A turntable is essentially a DJ's phonograph for playing back Vinyl records, of which the most common is the Technics SL-1200. Turntables come in many different forms these days, but all play back 33/45 RPM records and have pitch control for mixing capabilities.
The platter is the large 12" circular 'plate' that rotates, on which the record is placed.
The slipmat is the mat on the platter which protects the record from wear and allows the platter to continue rotating underneath a record if it is held. Slipmats are important so that the record can be held for cueing, and for scratching. In general, a slippier slipmat is more useful for scratching but needs more hand control, and will also mean the record needs gentle pushing to get up to speed quickly after releasing as the platter will not drag the record along as much.
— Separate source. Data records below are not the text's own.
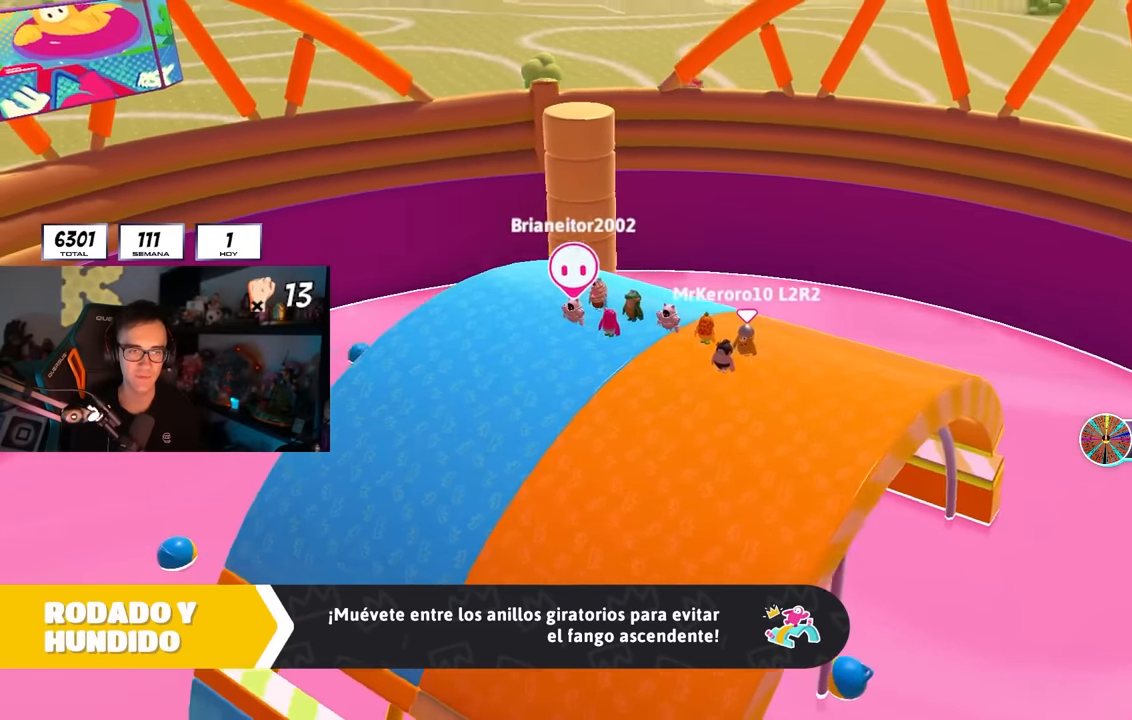
{"buttons": [], "left_stick": "up", "right_stick": "center", "events": [[500, "left_stick", "up"]]}
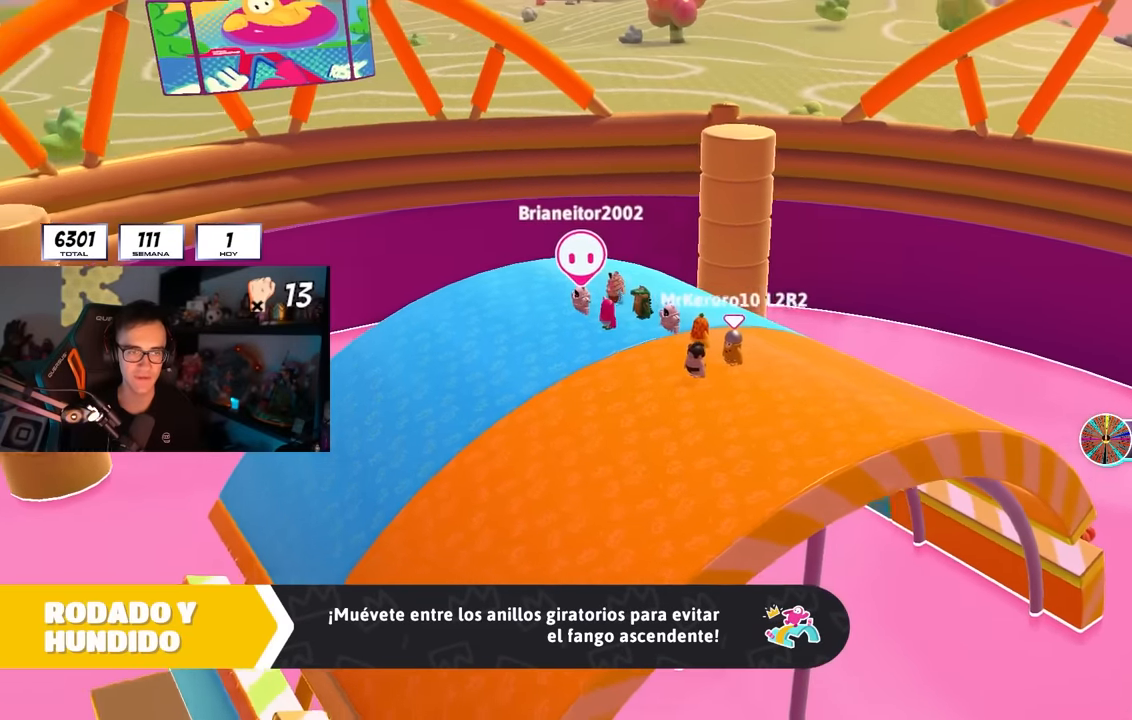
{"buttons": [], "left_stick": "center", "right_stick": "center", "events": [[17, "right_stick", "down"], [367, "right_stick", "center"], [384, "left_stick", "center"]]}
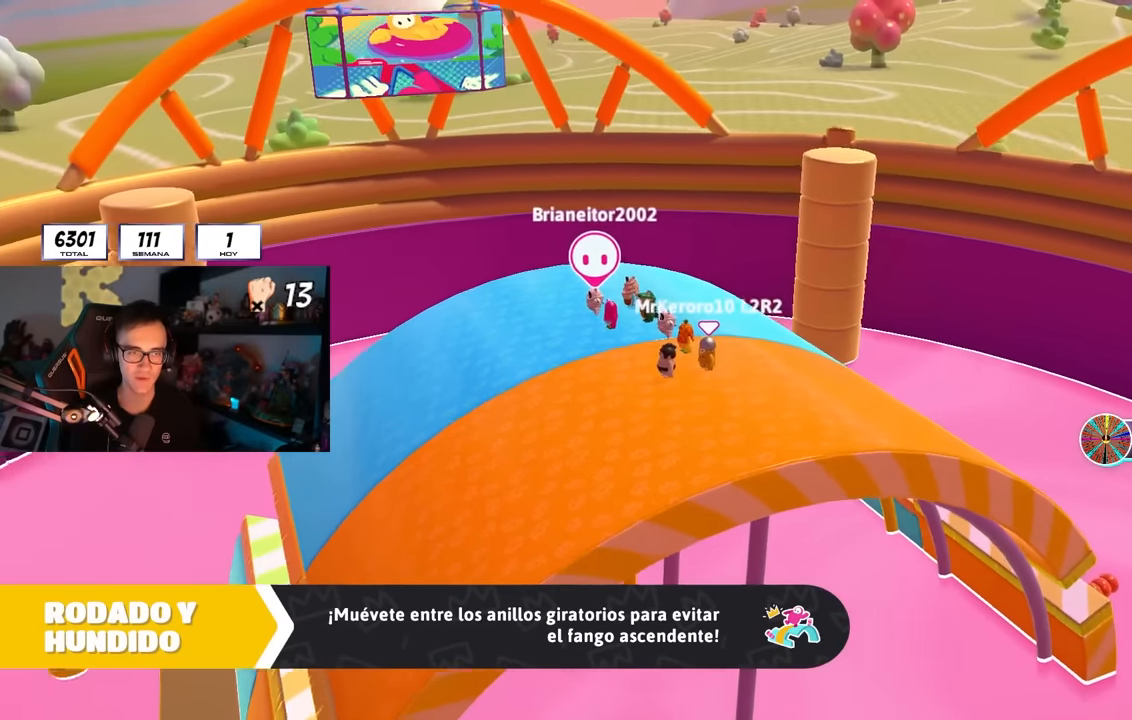
{"buttons": [], "left_stick": "up", "right_stick": "center", "events": [[17, "left_stick", "up-right"], [67, "right_stick", "down"], [250, "left_stick", "up"], [250, "right_stick", "center"]]}
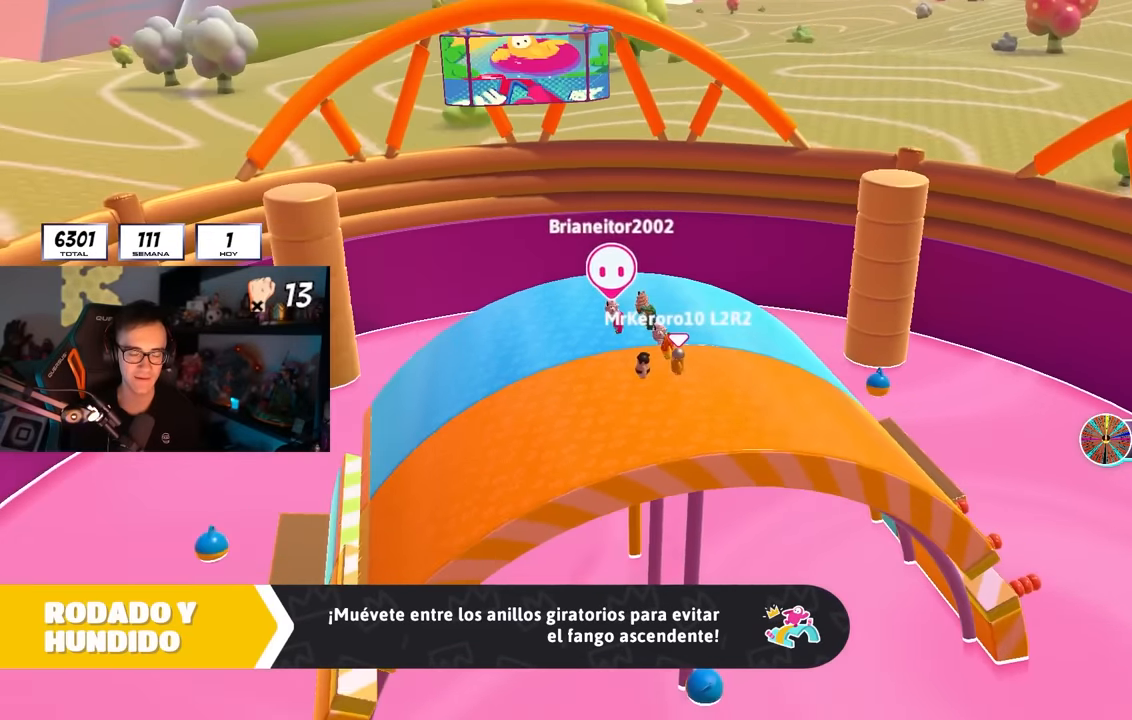
{"buttons": [], "left_stick": "up", "right_stick": "down", "events": [[417, "right_stick", "down"]]}
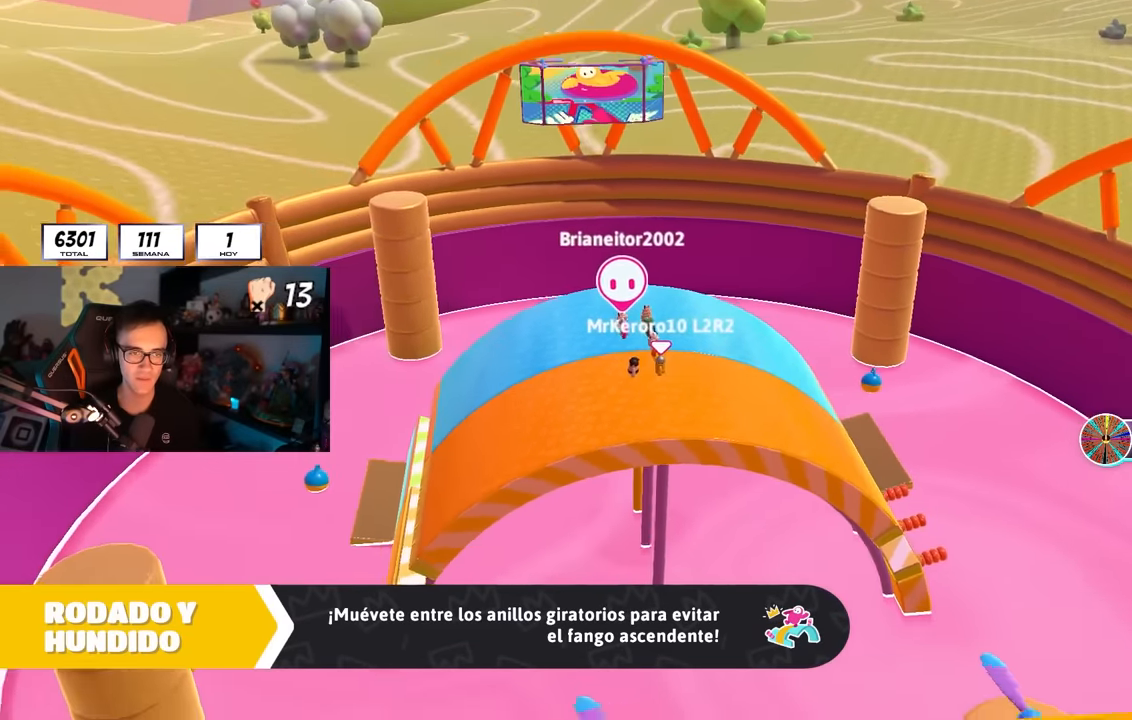
{"buttons": [], "left_stick": "up", "right_stick": "center", "events": [[84, "right_stick", "center"]]}
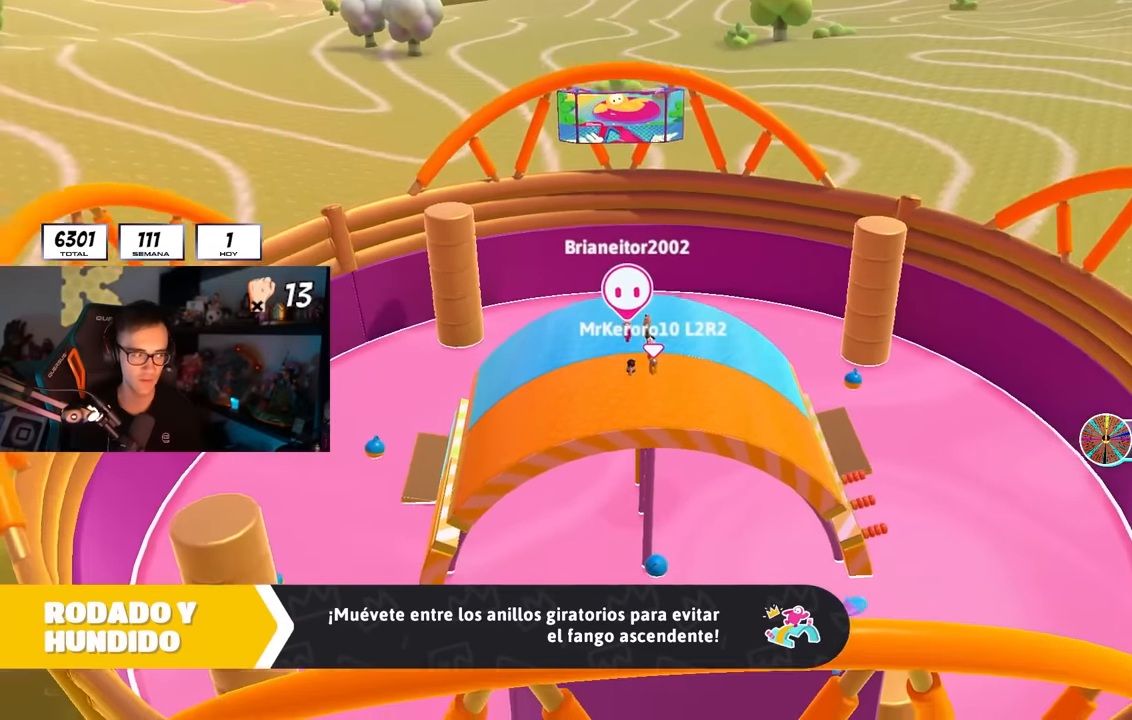
{"buttons": [], "left_stick": "up-right", "right_stick": "down", "events": [[84, "right_stick", "down"], [117, "left_stick", "up-right"], [250, "right_stick", "center"], [267, "left_stick", "up"], [417, "right_stick", "down"], [467, "left_stick", "up-right"]]}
The tone arm is the extension which holds the cartridge in place for reading the grooves whilst taking the signal back via internal wires, and comes in two shapes; S-shape and straight. S-shape tone arms have a bend in the middle, which helps with audio quality, whilst straight tone arms are completely straight, which helps reducing skipping whilst scratching.
The cartridge, held in the headshell at the end of the tone arm, is what holds the needle and picks up the sound. A clean, unworn cartridge is important for sound quality; most turntable cartridges pick up the sound from the grooves magnetically, but technology may mean lasers are used for sound pickup in the future. Some cartridge models are regarded better for scratching as they are designed to skip less often. A common technique to further prevent skipping is to place a small weight on top of the cartridge, such as a coin.
The counterweight is a small weight on the off-record end of the tonearm to balance it and hold the cartridge in position. Too little balancing weight leads to record wear; too much leads to skipping.
Anti-skipping adjustment features on some turntables and is a device that somehow limits the speed of the movement of the cartridge over the grooves so it cannot skip easily. This can be useful but turntablists prefer it turned off as it induces outwards movement and does not help protect against much skipping.
Turntables come with two different styles of drive system that transfer the motor rotation to the platter - belt drive and direct drive. Belt drive connects the motor to the turning mechanism via a small belt, essentially linking the two, but the belt wears out and can slip; part of the advantage of belt drive is that the motor does not stop when the platter stops, protecting it. Direct drive is where the motor is directly linked to the rotation of the platter; the direct link means it is faster to get up to speed.
The pitch control on a turntable is a long variable fader that allows the platter rotation speed to be changed by small amounts (typically +/- 8%).
For more information, see pitch control.
The quartz lock control on some turntable models locks the pitch at 0% difference, so that the record is being played back at exactly 33.3 or 45 RPM.
Key correction, or master tempo, is a DSP feature on some turntable models that keeps the platter rotating at the same speed with pitch control on, but reverts the perceived pitch of the record back to its pressed status, keeping it in tune.
For more information, see key correction.
The start/stop button on the turntable does just what it says; it starts the platter spinning, or stops it. Some turntables come with dual start/stop buttons so that it is easy to reach whatever turntable configuration is used.
Most turntables come with, in some form or another, a 'motor off feature. This stops the motor whilst not braking the movement of the platter, leading to a 'pitch-down' or 'power-down' effect, something that can be found useful.
Some turntables come with the ability to control the start and brake parameters. The start means how fast the motor gets up to speed when the start/stop button is pressed, and if this is not set to a fast start, it leads to the sound dragging as the motor slowly gets up to speed. The brake parameter similarly leads to a slow down effect if it is not fully applied, where no brake means a full motor off effect.
Servicing a TurntableEdit
See full article: Servicing a turntable
Turntables are normally serviced a number of times throughout their lifetime to improve sound quality and effectiveness; the most common service is replacing the stylus, cartridge or headshell so that a new stylus or pickup system is in place.